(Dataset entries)
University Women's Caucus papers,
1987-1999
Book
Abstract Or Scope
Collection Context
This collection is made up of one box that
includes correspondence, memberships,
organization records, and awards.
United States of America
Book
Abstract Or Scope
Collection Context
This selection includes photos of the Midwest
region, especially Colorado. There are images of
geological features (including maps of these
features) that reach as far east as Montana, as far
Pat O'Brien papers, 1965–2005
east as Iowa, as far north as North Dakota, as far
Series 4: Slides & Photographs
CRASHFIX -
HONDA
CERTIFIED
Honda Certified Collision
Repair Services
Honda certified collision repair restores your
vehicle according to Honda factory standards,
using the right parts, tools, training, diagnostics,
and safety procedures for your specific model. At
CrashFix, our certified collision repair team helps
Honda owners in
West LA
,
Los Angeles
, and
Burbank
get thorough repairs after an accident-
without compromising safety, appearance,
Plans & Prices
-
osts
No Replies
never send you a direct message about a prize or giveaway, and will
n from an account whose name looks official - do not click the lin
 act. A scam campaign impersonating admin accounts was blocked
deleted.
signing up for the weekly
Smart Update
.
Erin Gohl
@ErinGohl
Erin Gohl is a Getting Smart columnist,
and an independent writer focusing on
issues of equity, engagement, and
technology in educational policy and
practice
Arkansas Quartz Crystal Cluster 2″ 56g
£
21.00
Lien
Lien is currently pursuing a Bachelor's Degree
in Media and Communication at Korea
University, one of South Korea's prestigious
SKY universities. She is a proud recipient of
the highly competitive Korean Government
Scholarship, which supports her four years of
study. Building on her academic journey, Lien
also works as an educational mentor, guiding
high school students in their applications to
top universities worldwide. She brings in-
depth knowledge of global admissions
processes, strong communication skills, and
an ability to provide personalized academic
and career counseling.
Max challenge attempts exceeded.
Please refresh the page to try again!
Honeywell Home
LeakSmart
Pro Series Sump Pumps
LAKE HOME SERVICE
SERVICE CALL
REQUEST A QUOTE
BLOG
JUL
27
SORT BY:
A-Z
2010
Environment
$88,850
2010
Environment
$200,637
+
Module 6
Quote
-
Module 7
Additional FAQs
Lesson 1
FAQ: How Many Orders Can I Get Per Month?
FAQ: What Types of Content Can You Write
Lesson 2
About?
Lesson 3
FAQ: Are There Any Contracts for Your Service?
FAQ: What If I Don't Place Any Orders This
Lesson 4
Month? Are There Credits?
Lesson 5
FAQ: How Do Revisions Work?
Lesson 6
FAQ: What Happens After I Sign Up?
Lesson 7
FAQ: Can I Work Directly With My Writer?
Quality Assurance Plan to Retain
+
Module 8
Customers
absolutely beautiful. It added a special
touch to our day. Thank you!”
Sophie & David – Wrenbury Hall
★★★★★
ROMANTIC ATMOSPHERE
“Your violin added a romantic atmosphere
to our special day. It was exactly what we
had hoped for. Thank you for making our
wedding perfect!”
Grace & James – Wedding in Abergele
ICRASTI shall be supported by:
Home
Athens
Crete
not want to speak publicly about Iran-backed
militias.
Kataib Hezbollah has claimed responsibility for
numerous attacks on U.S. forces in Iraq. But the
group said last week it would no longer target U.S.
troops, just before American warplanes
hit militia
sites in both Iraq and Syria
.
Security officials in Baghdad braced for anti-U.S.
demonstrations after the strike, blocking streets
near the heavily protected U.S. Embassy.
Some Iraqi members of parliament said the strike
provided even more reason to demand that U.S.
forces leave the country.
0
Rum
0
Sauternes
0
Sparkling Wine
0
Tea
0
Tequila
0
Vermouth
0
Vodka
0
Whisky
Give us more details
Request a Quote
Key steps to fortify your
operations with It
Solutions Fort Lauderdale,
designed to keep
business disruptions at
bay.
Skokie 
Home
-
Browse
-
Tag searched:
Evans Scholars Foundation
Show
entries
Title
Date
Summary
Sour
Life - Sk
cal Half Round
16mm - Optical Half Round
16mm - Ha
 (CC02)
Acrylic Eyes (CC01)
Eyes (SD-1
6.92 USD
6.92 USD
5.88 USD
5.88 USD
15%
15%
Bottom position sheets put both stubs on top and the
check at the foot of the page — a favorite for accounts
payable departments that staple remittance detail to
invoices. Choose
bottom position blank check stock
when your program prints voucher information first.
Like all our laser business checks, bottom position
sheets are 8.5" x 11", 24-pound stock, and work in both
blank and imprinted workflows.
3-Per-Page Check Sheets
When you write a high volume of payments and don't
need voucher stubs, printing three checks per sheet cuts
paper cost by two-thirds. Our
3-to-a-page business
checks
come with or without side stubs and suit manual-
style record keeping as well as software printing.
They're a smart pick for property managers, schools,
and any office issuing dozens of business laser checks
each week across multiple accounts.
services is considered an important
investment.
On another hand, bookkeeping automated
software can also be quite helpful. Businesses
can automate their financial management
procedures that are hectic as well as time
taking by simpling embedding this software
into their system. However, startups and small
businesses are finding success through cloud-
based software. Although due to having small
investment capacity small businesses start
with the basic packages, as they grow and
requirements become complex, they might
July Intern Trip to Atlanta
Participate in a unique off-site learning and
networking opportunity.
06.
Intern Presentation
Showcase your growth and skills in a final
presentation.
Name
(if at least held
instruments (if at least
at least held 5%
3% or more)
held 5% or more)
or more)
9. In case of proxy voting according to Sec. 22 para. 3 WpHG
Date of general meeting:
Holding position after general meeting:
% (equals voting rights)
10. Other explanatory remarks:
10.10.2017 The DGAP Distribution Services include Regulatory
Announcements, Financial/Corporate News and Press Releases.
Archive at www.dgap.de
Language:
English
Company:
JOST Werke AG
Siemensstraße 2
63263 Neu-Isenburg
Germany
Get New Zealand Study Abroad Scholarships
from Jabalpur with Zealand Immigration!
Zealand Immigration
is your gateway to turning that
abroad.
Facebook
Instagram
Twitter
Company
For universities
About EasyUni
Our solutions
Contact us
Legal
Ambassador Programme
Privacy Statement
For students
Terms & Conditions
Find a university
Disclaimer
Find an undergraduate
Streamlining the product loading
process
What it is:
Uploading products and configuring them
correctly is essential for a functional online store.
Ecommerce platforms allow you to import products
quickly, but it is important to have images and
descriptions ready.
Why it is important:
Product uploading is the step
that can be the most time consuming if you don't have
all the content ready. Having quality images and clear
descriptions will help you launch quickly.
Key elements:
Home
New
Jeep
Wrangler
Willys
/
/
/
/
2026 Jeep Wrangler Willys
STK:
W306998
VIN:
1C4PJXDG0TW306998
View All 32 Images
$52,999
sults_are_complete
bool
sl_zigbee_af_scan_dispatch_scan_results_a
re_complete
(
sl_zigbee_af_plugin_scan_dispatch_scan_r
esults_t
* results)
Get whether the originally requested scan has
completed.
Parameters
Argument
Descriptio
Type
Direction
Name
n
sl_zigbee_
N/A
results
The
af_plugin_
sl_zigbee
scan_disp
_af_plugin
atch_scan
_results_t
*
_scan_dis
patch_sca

(Task details)
Present the listing above as a numbered list with one line per item, omitting any blank lines.

(Your response)
1. University Women's Caucus papers,
2. 1987-1999
3. Book
4. Abstract Or Scope
5. Collection Context
6. This collection is made up of one box that
7. includes correspondence, memberships,
8. organization records, and awards.
9. United States of America
10. Book
11. Abstract Or Scope
12. Collection Context
13. This selection includes photos of the Midwest
14. region, especially Colorado. There are images of
15. geological features (including maps of these
16. features) that reach as far east as Montana, as far
17. Pat O'Brien papers, 1965–2005
18. east as Iowa, as far north as North Dakota, as far
19. Series 4: Slides & Photographs
20. CRASHFIX -
21. HONDA
22. CERTIFIED
23. Honda Certified Collision
24. Repair Services
25. Honda certified collision repair restores your
26. vehicle according to Honda factory standards,
27. using the right parts, tools, training, diagnostics,
28. and safety procedures for your specific model. At
29. CrashFix, our certified collision repair team helps
30. Honda owners in
31. West LA
32. ,
33. Los Angeles
34. , and
35. Burbank
36. get thorough repairs after an accident-
37. without compromising safety, appearance,
38. Plans & Prices
39. -
40. osts
41. No Replies
42. never send you a direct message about a prize or giveaway, and will
43. n from an account whose name looks official - do not click the lin
44.  act. A scam campaign impersonating admin accounts was blocked
45. deleted.
46. signing up for the weekly
47. Smart Update
48. .
49. Erin Gohl
50. @ErinGohl
51. Erin Gohl is a Getting Smart columnist,
52. and an independent writer focusing on
53. issues of equity, engagement, and
54. technology in educational policy and
55. practice
56. Arkansas Quartz Crystal Cluster 2″ 56g
57. £
58. 21.00
59. Lien
60. Lien is currently pursuing a Bachelor's Degree
61. in Media and Communication at Korea
62. University, one of South Korea's prestigious
63. SKY universities. She is a proud recipient of
64. the highly competitive Korean Government
65. Scholarship, which supports her four years of
66. study. Building on her academic journey, Lien
67. also works as an educational mentor, guiding
68. high school students in their applications to
69. top universities worldwide. She brings in-
70. depth knowledge of global admissions
71. processes, strong communication skills, and
72. an ability to provide personalized academic
73. and career counseling.
74. Max challenge attempts exceeded.
75. Please refresh the page to try again!
76. Honeywell Home
77. LeakSmart
78. Pro Series Sump Pumps
79. LAKE HOME SERVICE
80. SERVICE CALL
81. REQUEST A QUOTE
82. BLOG
83. JUL
84. 27
85. SORT BY:
86. A-Z
87. 2010
88. Environment
89. $88,850
90. 2010
91. Environment
92. $200,637
93. +
94. Module 6
95. Quote
96. -
97. Module 7
98. Additional FAQs
99. Lesson 1
100. FAQ: How Many Orders Can I Get Per Month?
101. FAQ: What Types of Content Can You Write
102. Lesson 2
103. About?
104. Lesson 3
105. FAQ: Are There Any Contracts for Your Service?
106. FAQ: What If I Don't Place Any Orders This
107. Lesson 4
108. Month? Are There Credits?
109. Lesson 5
110. FAQ: How Do Revisions Work?
111. Lesson 6
112. FAQ: What Happens After I Sign Up?
113. Lesson 7
114. FAQ: Can I Work Directly With My Writer?
115. Quality Assurance Plan to Retain
116. +
117. Module 8
118. Customers
119. absolutely beautiful. It added a special
120. touch to our day. Thank you!”
121. Sophie & David – Wrenbury Hall
122. ★★★★★
123. ROMANTIC ATMOSPHERE
124. “Your violin added a romantic atmosphere
125. to our special day. It was exactly what we
126. had hoped for. Thank you for making our
127. wedding perfect!”
128. Grace & James – Wedding in Abergele
129. ICRASTI shall be supported by:
130. Home
131. Athens
132. Crete
133. not want to speak publicly about Iran-backed
134. militias.
135. Kataib Hezbollah has claimed responsibility for
136. numerous attacks on U.S. forces in Iraq. But the
137. group said last week it would no longer target U.S.
138. troops, just before American warplanes
139. hit militia
140. sites in both Iraq and Syria
141. .
142. Security officials in Baghdad braced for anti-U.S.
143. demonstrations after the strike, blocking streets
144. near the heavily protected U.S. Embassy.
145. Some Iraqi members of parliament said the strike
146. provided even more reason to demand that U.S.
147. forces leave the country.
148. 0
149. Rum
150. 0
151. Sauternes
152. 0
153. Sparkling Wine
154. 0
155. Tea
156. 0
157. Tequila
158. 0
159. Vermouth
160. 0
161. Vodka
162. 0
163. Whisky
164. Give us more details
165. Request a Quote
166. Key steps to fortify your
167. operations with It
168. Solutions Fort Lauderdale,
169. designed to keep
170. business disruptions at
171. bay.
172. Skokie 
173. Home
174. -
175. Browse
176. -
177. Tag searched:
178. Evans Scholars Foundation
179. Show
180. entries
181. Title
182. Date
183. Summary
184. Sour
185. Life - Sk
186. cal Half Round
187. 16mm - Optical Half Round
188. 16mm - Ha
189.  (CC02)
190. Acrylic Eyes (CC01)
191. Eyes (SD-1
192. 6.92 USD
193. 6.92 USD
194. 5.88 USD
195. 5.88 USD
196. 15%
197. 15%
198. Bottom position sheets put both stubs on top and the
199. check at the foot of the page — a favorite for accounts
200. payable departments that staple remittance detail to
201. invoices. Choose
202. bottom position blank check stock
203. when your program prints voucher information first.
204. Like all our laser business checks, bottom position
205. sheets are 8.5" x 11", 24-pound stock, and work in both
206. blank and imprinted workflows.
207. 3-Per-Page Check Sheets
208. When you write a high volume of payments and don't
209. need voucher stubs, printing three checks per sheet cuts
210. paper cost by two-thirds. Our
211. 3-to-a-page business
212. checks
213. come with or without side stubs and suit manual-
214. style record keeping as well as software printing.
215. They're a smart pick for property managers, schools,
216. and any office issuing dozens of business laser checks
217. each week across multiple accounts.
218. services is considered an important
219. investment.
220. On another hand, bookkeeping automated
221. software can also be quite helpful. Businesses
222. can automate their financial management
223. procedures that are hectic as well as time
224. taking by simpling embedding this software
225. into their system. However, startups and small
226. businesses are finding success through cloud-
227. based software. Although due to having small
228. investment capacity small businesses start
229. with the basic packages, as they grow and
230. requirements become complex, they might
231. July Intern Trip to Atlanta
232. Participate in a unique off-site learning and
233. networking opportunity.
234. 06.
235. Intern Presentation
236. Showcase your growth and skills in a final
237. presentation.
238. Name
239. (if at least held
240. instruments (if at least
241. at least held 5%
242. 3% or more)
243. held 5% or more)
244. or more)
245. 9. In case of proxy voting according to Sec. 22 para. 3 WpHG
246. Date of general meeting:
247. Holding position after general meeting:
248. % (equals voting rights)
249. 10. Other explanatory remarks:
250. 10.10.2017 The DGAP Distribution Services include Regulatory
251. Announcements, Financial/Corporate News and Press Releases.
252. Archive at www.dgap.de
253. Language:
254. English
255. Company:
256. JOST Werke AG
257. Siemensstraße 2
258. 63263 Neu-Isenburg
259. Germany
260. Get New Zealand Study Abroad Scholarships
261. from Jabalpur with Zealand Immigration!
262. Zealand Immigration
263. is your gateway to turning that
264. abroad.
265. Facebook
266. Instagram
267. Twitter
268. Company
269. For universities
270. About EasyUni
271. Our solutions
272. Contact us
273. Legal
274. Ambassador Programme
275. Privacy Statement
276. For students
277. Terms & Conditions
278. Find a university
279. Disclaimer
280. Find an undergraduate
281. Streamlining the product loading
282. process
283. What it is:
284. Uploading products and configuring them
285. correctly is essential for a functional online store.
286. Ecommerce platforms allow you to import products
287. quickly, but it is important to have images and
288. descriptions ready.
289. Why it is important:
290. Product uploading is the step
291. that can be the most time consuming if you don't have
292. all the content ready. Having quality images and clear
293. descriptions will help you launch quickly.
294. Key elements:
295. Home
296. New
297. Jeep
298. Wrangler
299. Willys
300. /
301. /
302. /
303. /
304. 2026 Jeep Wrangler Willys
305. STK:
306. W306998
307. VIN:
308. 1C4PJXDG0TW306998
309. View All 32 Images
310. $52,999
311. sults_are_complete
312. bool
313. sl_zigbee_af_scan_dispatch_scan_results_a
314. re_complete
315. (
316. sl_zigbee_af_plugin_scan_dispatch_scan_r
317. esults_t
318. * results)
319. Get whether the originally requested scan has
320. completed.
321. Parameters
322. Argument
323. Descriptio
324. Type
325. Direction
326. Name
327. n
328. sl_zigbee_
329. N/A
330. results
331. The
332. af_plugin_
333. sl_zigbee
334. scan_disp
335. _af_plugin
336. atch_scan
337. _results_t
338. *
339. _scan_dis
340. patch_sca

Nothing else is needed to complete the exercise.